The mission of the program is to offer students, many of whom don’t do well in traditional instruction, the opportunity to focus on the fun of learning, exchanging ideas, testing out talents, and meeting people. Explo attracts a diverse range of students from 40 states and 50 countries to its three-week program offered twice each summer.
“[The staff] all want to make this fantastic for the students,” Puleo says. “It’s a wonderfully accepting community.”
This summer Puleo worked as a curriculum adviser helping budding Explo teachers hone their lesson plans, content, and management skills. Her work helping teachers devise their lessons begins as early as January. Then once summer arrives, she has only a week to train the teachers – many who come with no formal teaching experience – for the arrival of Explo students.
“We tend to teach the way we are taught,” Puleo says, explaining that all teachers at Explo must build their own creative lessons.
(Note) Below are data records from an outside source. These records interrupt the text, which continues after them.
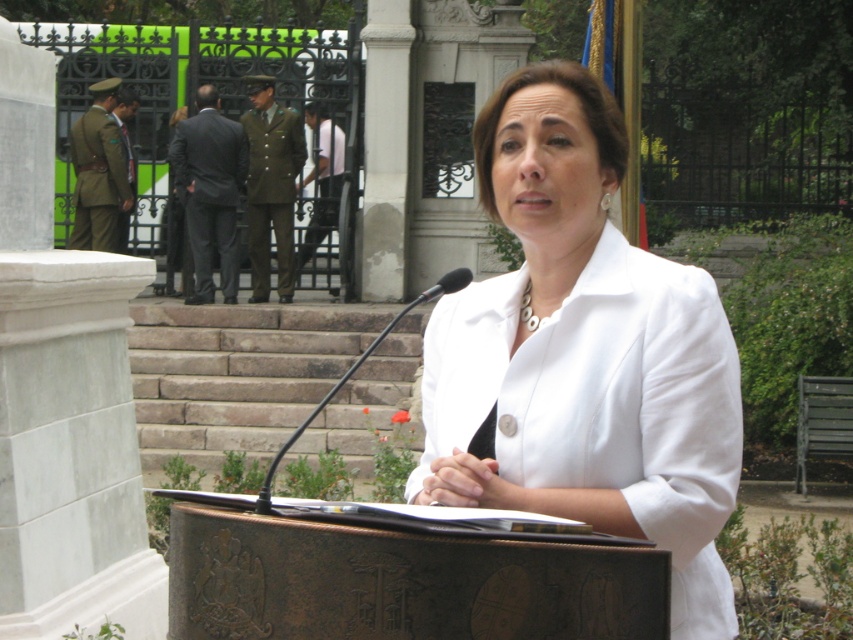
Does point (193, 177) come in front of point (96, 204)?

Yes.

Is dark gray suit at center positioned before green fabric uniform at left?

Yes, it is.

Does point (236, 148) come behind point (84, 122)?

No.

This screenshot has width=853, height=640. What are the coordinates of `dark gray suit at center` in the screenshot? It's located at (209, 193).

Who is higher up, green fabric uniform at center or green fabric uniform at left?

Positioned higher is green fabric uniform at left.

Where is `green fabric uniform at center`? Image resolution: width=853 pixels, height=640 pixels. green fabric uniform at center is located at coordinates (271, 193).

Is point (254, 122) less distant than point (122, 211)?

Yes, it is in front of point (122, 211).

At what (x,y) coordinates should I click in order to perform the action: click on green fabric uniform at center. Please return your answer as a coordinate pair (x, y). The image size is (853, 640). Looking at the image, I should click on (271, 193).

Does point (630, 436) lie behind point (210, 268)?

No.

Who is more forward, (474, 323) or (210, 150)?

Point (474, 323) is in front.

This screenshot has height=640, width=853. In order to click on white matte jacket at center in this screenshot , I will do `click(583, 355)`.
Another part of her job is reviewing and improving teacher lesson plans and activities, as well as observing their work in the classroom.
While Puleo works in more traditional counseling positions at public schools during the academic year, as a curriculum adviser at Explo she often combines instructional training and counseling. Puleo explains that she can focus on the social-emotional needs of students at Explo and help that inform teachers as they make decisions about what to do in the classroom. For example, when a teacher has a homesick child, she can provide insight on behavioral issues.
This fall, Puleo — two years after earning her master’s in Prevention Science and Practice — decided to come back to the Ed School and earn a certificate in counseling. As she settles into her studies this year, she says that working at Explo has helped guide her future career. “I’m interested in working in public schools,” she says, “but want to also do counseling and help teachers find creative ways to help students achieve their goals.”